Most importantly if you know how to calculate a standard deviation (either with a pencil and paper, calculator, or spreadsheet) then you already know how to calculate the SEM. You just use the same equation to calculate the SD of a number of measurements made on the same person rather than the those made on a number of different people. If the measurements have been made by a number of different assessors working in a particular gait lab then the SEM can be taken as representative of the lab as a whole. If they have all been made by the same assessor then they are only really valid when that individual is making the measurements.
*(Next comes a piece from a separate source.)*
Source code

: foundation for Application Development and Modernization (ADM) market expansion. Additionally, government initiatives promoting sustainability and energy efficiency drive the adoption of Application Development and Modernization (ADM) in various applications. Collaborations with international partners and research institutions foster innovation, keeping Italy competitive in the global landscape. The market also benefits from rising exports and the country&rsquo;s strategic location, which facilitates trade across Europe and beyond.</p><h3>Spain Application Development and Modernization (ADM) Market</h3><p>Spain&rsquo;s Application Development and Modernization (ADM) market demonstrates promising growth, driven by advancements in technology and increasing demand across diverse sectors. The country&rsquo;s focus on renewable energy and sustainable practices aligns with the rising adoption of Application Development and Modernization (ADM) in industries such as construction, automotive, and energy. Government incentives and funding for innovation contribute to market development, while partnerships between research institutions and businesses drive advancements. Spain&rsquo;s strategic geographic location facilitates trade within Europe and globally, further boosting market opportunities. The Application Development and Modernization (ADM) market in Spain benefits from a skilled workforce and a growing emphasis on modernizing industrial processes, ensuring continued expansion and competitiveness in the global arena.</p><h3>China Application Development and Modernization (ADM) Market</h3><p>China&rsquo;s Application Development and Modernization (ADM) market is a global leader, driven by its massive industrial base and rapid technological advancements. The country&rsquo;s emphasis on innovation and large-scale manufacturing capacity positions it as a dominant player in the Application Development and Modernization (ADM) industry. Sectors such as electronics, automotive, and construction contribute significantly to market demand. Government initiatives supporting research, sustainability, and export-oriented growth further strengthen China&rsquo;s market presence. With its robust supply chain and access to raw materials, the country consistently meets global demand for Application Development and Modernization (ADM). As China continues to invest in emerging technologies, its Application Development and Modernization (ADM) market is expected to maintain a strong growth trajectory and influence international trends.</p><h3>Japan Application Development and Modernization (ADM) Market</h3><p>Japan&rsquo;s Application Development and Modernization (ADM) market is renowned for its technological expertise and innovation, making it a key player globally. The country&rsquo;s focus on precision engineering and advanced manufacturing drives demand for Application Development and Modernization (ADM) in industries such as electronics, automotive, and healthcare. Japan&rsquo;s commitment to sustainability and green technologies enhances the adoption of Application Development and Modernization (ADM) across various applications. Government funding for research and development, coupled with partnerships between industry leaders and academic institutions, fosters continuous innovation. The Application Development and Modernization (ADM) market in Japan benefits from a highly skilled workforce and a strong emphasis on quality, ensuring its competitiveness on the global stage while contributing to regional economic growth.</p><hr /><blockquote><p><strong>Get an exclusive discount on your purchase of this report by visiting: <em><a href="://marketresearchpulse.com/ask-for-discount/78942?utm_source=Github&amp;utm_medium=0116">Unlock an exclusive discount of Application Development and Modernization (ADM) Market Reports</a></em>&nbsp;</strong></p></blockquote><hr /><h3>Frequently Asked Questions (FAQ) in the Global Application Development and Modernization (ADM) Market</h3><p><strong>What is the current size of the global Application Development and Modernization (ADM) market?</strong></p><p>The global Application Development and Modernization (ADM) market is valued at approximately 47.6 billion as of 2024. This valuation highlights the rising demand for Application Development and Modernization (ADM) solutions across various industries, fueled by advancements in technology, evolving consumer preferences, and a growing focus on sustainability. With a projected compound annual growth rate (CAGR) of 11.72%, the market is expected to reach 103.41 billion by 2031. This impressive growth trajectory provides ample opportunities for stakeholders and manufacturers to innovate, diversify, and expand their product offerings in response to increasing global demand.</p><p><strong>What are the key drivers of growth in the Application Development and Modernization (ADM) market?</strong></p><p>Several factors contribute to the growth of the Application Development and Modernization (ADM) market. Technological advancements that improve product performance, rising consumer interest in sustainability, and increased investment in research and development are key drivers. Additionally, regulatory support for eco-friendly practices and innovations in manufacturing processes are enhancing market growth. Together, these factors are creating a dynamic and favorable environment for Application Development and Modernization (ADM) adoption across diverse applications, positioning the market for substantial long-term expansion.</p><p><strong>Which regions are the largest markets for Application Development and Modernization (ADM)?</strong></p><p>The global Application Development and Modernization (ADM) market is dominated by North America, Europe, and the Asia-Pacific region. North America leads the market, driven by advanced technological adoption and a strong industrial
If you make measurements on more than one person (and you should in any well designed repeatability study) then you can calculate the within-subject standard deviation for each person and you will find that this varies a little from person to person. This is where the only mildly complicated step comes in the calculations in that the overall SEM is the *root mean square* average of these within subject standard deviations (rather than the simple arithmetic mean).

Just to show how straightforward the calculations are I’ve prepared a document outlining how to do the sums which you can download at this link. All the data, figures and calculations for the examples are also available in these two Excel spreadsheets (here and here). If you want to listen to a more general talk about repeatability studies then there is one on my YouTube channel which uses the same examples. This is a recording of an open virtual classroom giving publicity to our MSc in Clinical Gait Analysis by distance learning so you’ll have to listen to a couple of minutes sales pitch before you get to the interesting bit!

PS Apologies to some of my recent students who probably wish they had had access to these resources a long time ago!

Thanks Richard

I think some confusion comes about because SEM is commonly referred to as the Standard Error of the MEAN – that is the SD of sample means taken from the same population?

I’d agree entirely Matt. When I talk about this (in the YouTube lecture linked to in the post for example) I generally stop to remind people that the

standard error of measurementand thestandard error of the meanare quite different concepts even if they have the same abbreviation. I’ve forgotten to do this in this blog post – thanks for the reminder 🙂 .It is another good reason for adopting the term

within-subject standard deviationas Bland and Altman suggest but unfortunately I think the window of opportunity for adopting this terminology has passed and we’ll just have to learnt to cope with terminology we’ve got.Thanks Richard, both for the lecture and the material here on the blog – good stuff! But the links to the example Excel-files seem to have gone bad though – could you relink them maybe?

Think I’ve sorted this. The spreadsheets just seemed to have disappeared from my personal storage space at WordPress. Let me know it this happens again.